Il più grande insegnamento ricevuto
Sono tanti. Il primo è una raccomandazione quotidiana di mio padre: “non fare mai agli altri ciò che non vuoi sia fatto a te”. Era la sua filosofia di vita che però, a differenza mia, lui praticava nel quotidiano. Più tardi sono arrivate molte altre persone che mi hanno insegnato tanto. Non posso dimenticare Giuliano Vassalli che andavo a trovare spesso a Roma e Antonino Caponnetto che ho avuto la sfortuna di conoscere solo per poco tempo, i quali mi hanno insegnato l’amore per la democrazia, la giustizia e la legalità.
L’incontro con la legalità
Nasce da una lettera di Giovanni Falcone in risposta alla mia, dove alla fine scriveva: ”Continui a credere nella giustizia, c’è tanto bisogno di giovani con nobili ideali”. Frase che ha lasciato un segno indelebile nella mia vita. Ero appena laureato e ho seguito il suo incitamento iniziando a parlare di legalità e di giustizia ai giovani. Oggi, dopo quasi trent’anni, mi sento soddisfatto – anche se in solitudine e tra mille ostacoli – nel continuare a portare avanti una straordinaria battaglia di civiltà, di giustizia e di moralità, affinché le nuove generazioni possano formarsi una coscienza libera da pregiudizi, ragionando autonomamente, evitando di diventare schiavi della falsa informazione e avendo voglia di ribellarsi alle ingiustizie. Sei anni fa, ho fondato una Scuola di Legalità intitolata a don Peppe Diana, un sacerdote di Casal di Principe brutalmente ucciso dalla camorra.
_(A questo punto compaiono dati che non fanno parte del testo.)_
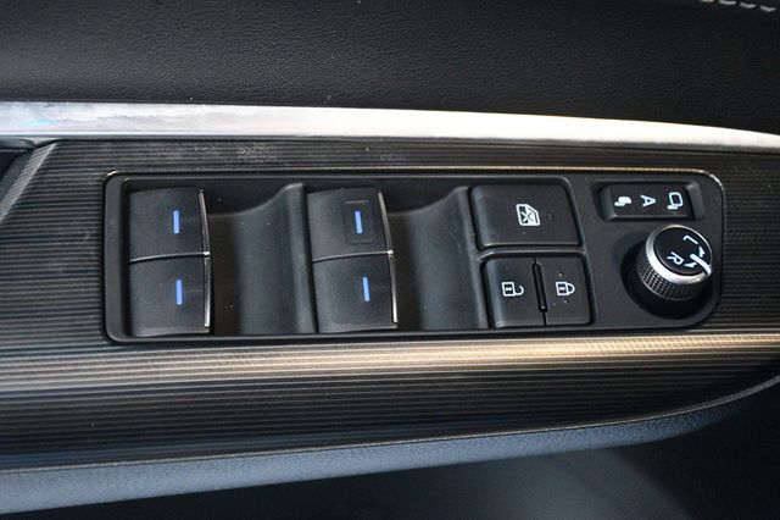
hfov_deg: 28.1
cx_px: 390
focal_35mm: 72
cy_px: 260
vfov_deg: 18.9
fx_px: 1559
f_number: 4.5
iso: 7200
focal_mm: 48
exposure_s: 1/60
Mi auguro, con questo nuovo progetto educativo, di poter rivivere anche con i giovani d’oggi una nuova rivoluzione culturale come quella che ho vissuto negli anni novanta a Palermo.
L’uomo e il giurista
Beh l’uomo è senza dubbio quello che ama la famiglia, i luoghi della sua terra e della sua storia di vita, della campagna e dell’infanzia, i luoghi della memoria, delle persone e della natura, i luoghi delle gite domenicali e delle ragazzate con gli amici. Il giurista invece è quello che partecipa criticamente e con grande tensione morale alle vicende che lo circondano, ama la libertà e la giustizia, cerca di perseguire il rigore morale e la fermezza di giudizio. Il giurista è come il giornalista analizza la realtà valorizzando soltanto i fatti con obiettività.
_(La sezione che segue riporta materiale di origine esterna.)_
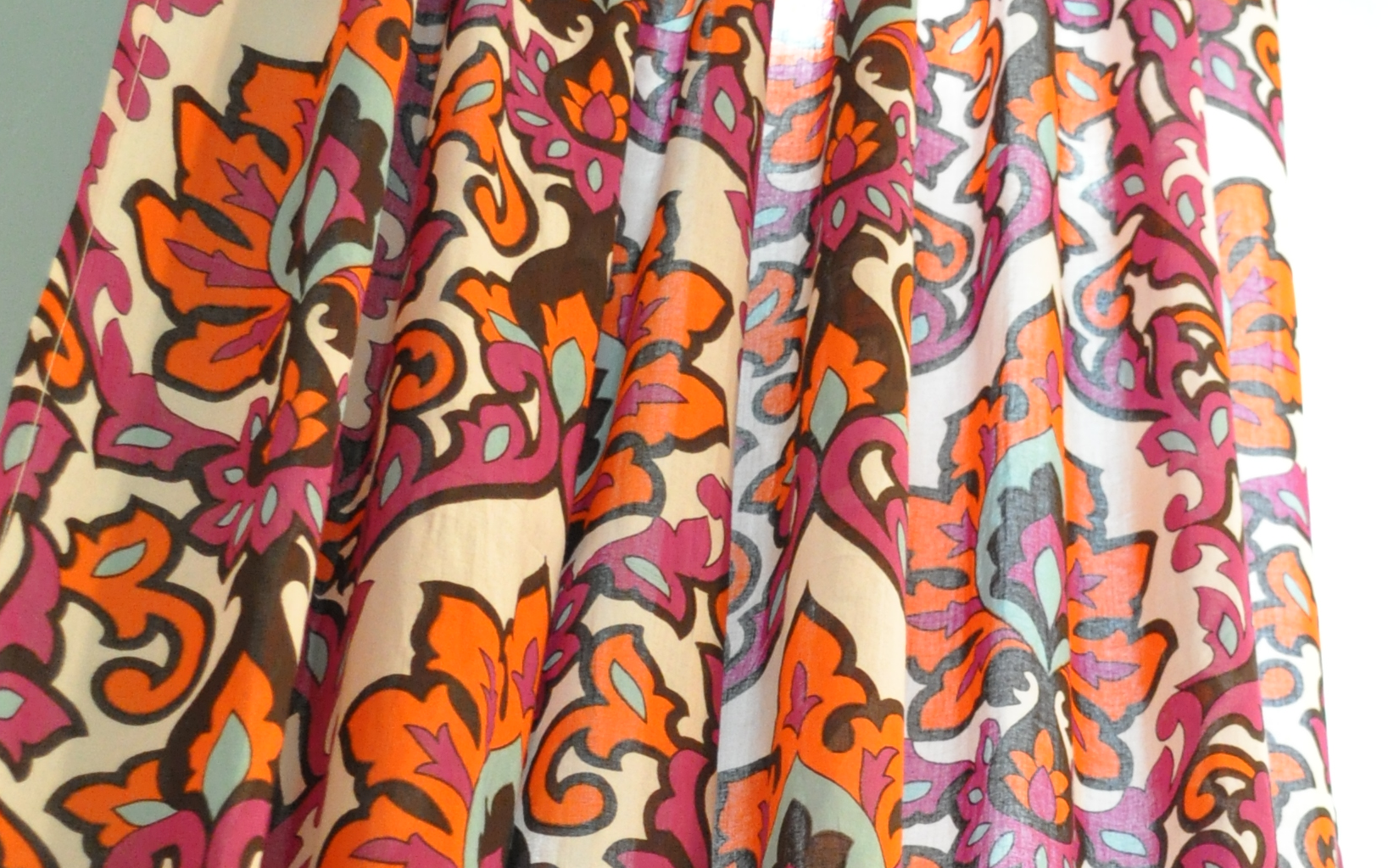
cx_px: 1200
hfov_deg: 23.1
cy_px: 971
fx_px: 3329
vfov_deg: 14.5
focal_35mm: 88
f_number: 4
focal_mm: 22
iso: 1600
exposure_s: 1/20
Il rapporto con Dio e la religione
Se dovessi definirmi direi che sono un agnostico sui generis. Non sono indifferente al problema della fede e della religione. Pur essendo scettico circa l’esistenza di una entità superiore, ritengo che, così come l’esistenza di questa non si possa dimostrare, non si possa neppure negare. Quindi nel mio ego credo in Dio e penso sia uno per tutti gli abitanti della Terra. Nutro molti dubbi sulle religioni. Spero fortemente che la vita non finisca con la morte.
La sua filosofia di vita
“Neminem laedere, honeste vivere” è tutta in queste quattro parole latine.